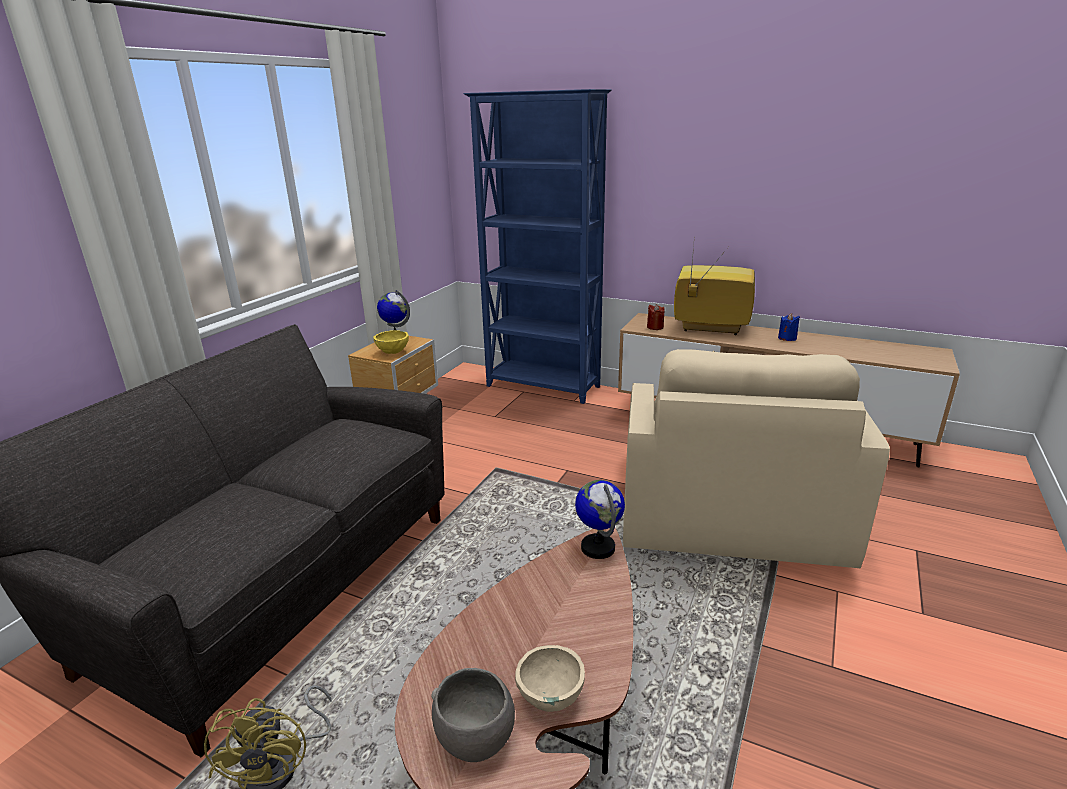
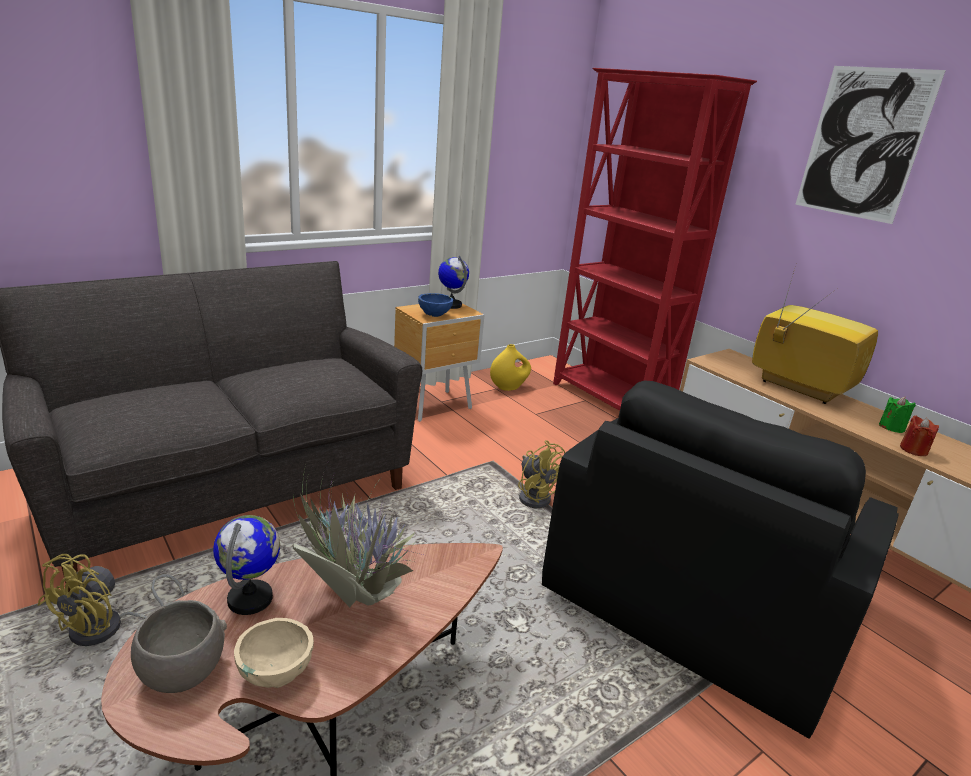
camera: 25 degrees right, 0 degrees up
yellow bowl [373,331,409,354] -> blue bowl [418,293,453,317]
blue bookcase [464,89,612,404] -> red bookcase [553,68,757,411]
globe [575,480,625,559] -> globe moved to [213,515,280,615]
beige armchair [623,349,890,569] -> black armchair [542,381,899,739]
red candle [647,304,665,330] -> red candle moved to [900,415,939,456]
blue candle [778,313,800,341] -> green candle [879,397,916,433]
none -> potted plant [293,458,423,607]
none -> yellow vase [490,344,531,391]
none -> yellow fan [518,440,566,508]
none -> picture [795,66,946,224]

* * *

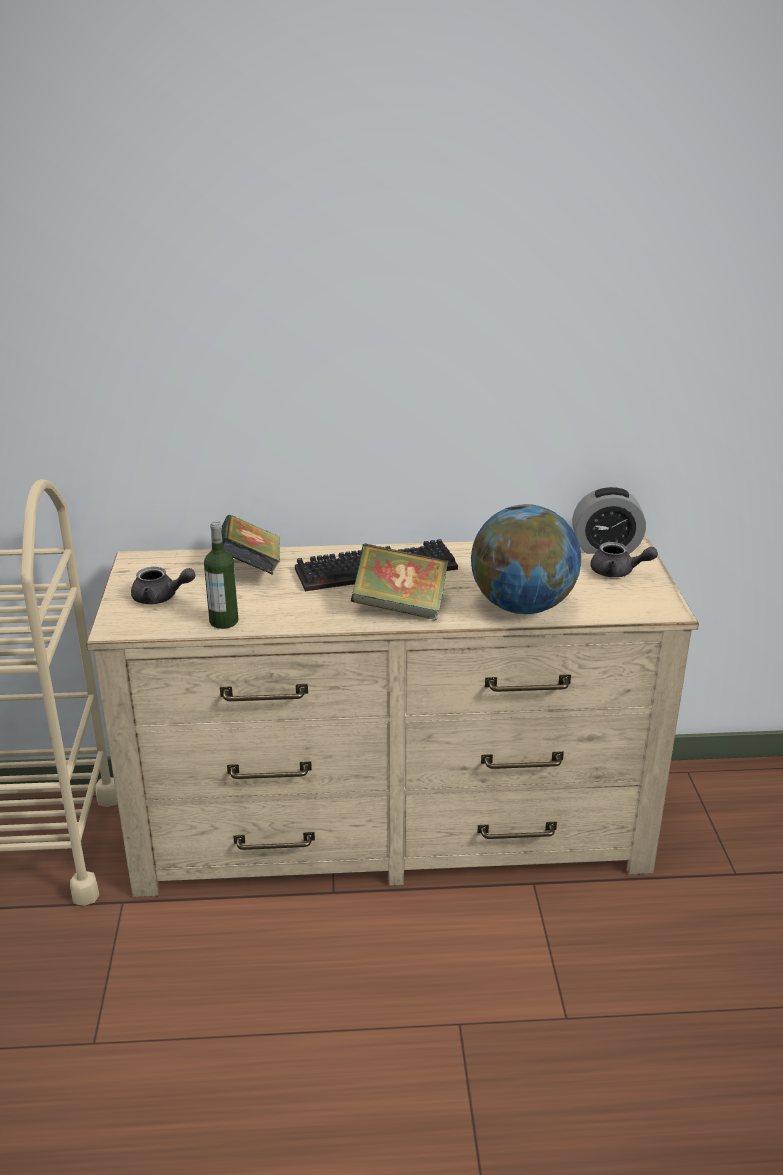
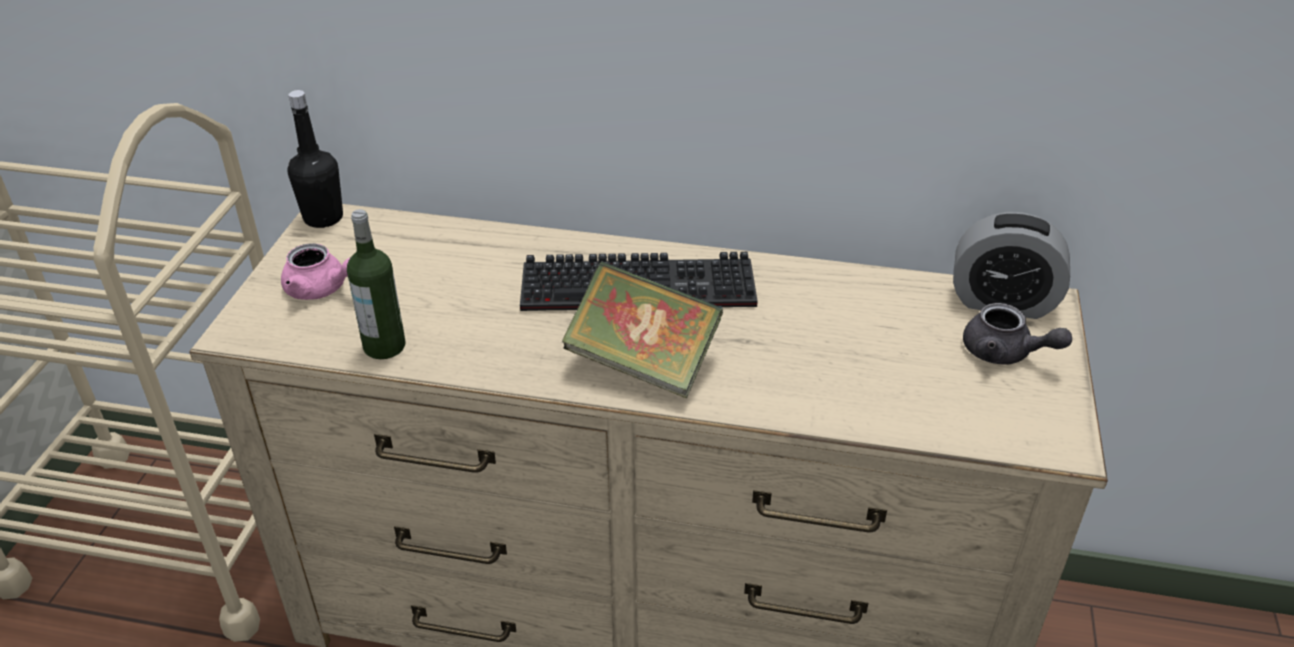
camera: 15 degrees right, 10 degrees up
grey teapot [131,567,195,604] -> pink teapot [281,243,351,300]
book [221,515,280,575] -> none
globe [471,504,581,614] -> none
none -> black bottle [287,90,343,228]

--

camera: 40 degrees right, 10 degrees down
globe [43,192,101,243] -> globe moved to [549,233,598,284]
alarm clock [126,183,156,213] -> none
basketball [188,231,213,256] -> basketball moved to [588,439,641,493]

• _What needs to be done_:
Look at the records above. Copy every line where the string "right" occurs.

• _Exercise solution_:
camera: 25 degrees right, 0 degrees up
camera: 15 degrees right, 10 degrees up
camera: 40 degrees right, 10 degrees down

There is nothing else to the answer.